Heating a mixture of Ir4(CO)9(PPh3)3 (1) and 2 equiv of C60 in refluxing chlorobenzene (CB) affords a “butterfly” tetrairidium−C60 complex Ir4(CO)6{μ3-κ3-PPh2(o-C6H4)P(o-C6H4)PPh(η1-o-C6H4)}(μ3-η2:η2:η2-C60) (3, 36%). Brief thermolysis of 1 in refluxing chlorobenzene (CB) gives a “butterfly” complex Ir4(CO)8{μ-k2-PPh2(o-C6H4)PPh}{μ3-PPh2(η1:η2-o-C6H4)} (2, 64%) that is both ortho-phosphorylated and ortho-metalated. Interestingly, reaction of 2 with 2 equiv of C60 in refluxing CB produces 3 (41%) by C60-assisted ortho-phosphorylation, indicating that 2 is the reaction intermediate for the final product 3. On the other hand, reaction of Ir4(CO)8(PMe3)4 (4) with excess (4 equiv) C60 in refluxing 1,2-dichlorobenzene, followed by treatment with CNCH2Ph at 70 °C, affords a square-planar complex with two C60 ligands and a face-capping methylidyne ligand, Ir4(CO)3(μ4-CH)(PMe3)2(μ-PMe2)(CNCH2Ph)(μ-η2:η2-C60)(μ4-η1:η1:η2:η2-C60) (5, 13%) as the major product. Compounds 2, 3, and 5 have been characterized by spectroscopic and microanalytical methods, as well as by single-crystal X-ray diffraction studies. Cyclic voltammetry has been used to examine the electrochemical properties of 2, 3, 5, and a related known “butterfly” complex Ir4(CO)6(μ-CO){μ3-k2-PPh2(o-C6H4)P(η1-o-C6H4)}(μ3-η2:η2:η2-C60) (6).
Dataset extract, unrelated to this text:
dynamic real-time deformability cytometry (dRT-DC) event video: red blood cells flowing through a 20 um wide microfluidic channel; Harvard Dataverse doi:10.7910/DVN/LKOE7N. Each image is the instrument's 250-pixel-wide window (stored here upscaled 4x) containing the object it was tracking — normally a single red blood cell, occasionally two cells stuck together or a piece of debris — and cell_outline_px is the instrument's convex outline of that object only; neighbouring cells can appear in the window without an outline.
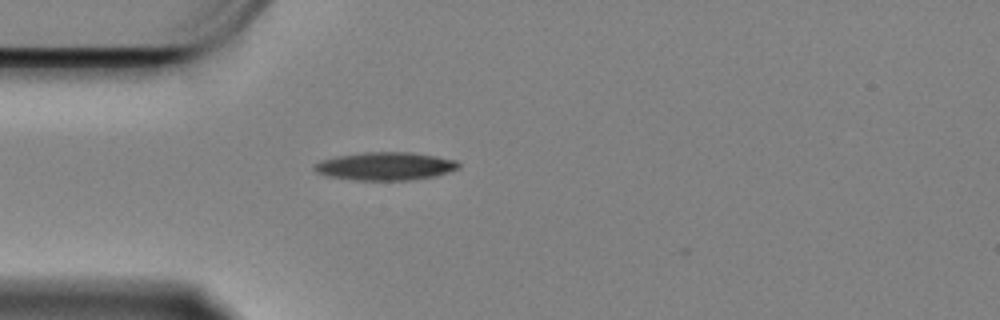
{"species": "Egyptian fruit bat (a non-hibernating species)", "species_latin": "Rousettus aegyptiacus", "temperature_condition": "cold", "stored_images_in_passage": 6, "camera_frame_rate_fps": 3000, "um_per_image_px": 0.085, "animal": {"sex": "female"}, "frame": {"image": 1, "passage_image": 4, "time_ms": 1.0, "image_size_px": [1000, 320], "cell_outline_px": [[460, 168], [448, 172], [432, 176], [408, 180], [356, 180], [324, 176], [316, 172], [312, 168], [312, 164], [336, 156], [364, 152], [412, 152], [436, 156], [456, 160], [460, 164]], "centroid_in_image_um": [32.72, 14.12], "position_along_channel_um": 52.3, "area_um2": 23.64}}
These cyclic voltammetry data suggest that a C60-mediated electron transfer to the iridium cluster center takes place for the species 33- and 62- in compounds 3 and 6. The cyclic voltammogram of 5 exhibits six well-separated reversible, one-electron redox waves due to the strong electronic communication between two C60 cages through a tetrairidium metal cluster spacer. The electrochemical properties of 3, 5, and 6 have been rationalized by molecular orbital calculations using density functional theory and by charge distribution studies employing the Mulliken and Hirshfeld population analyses.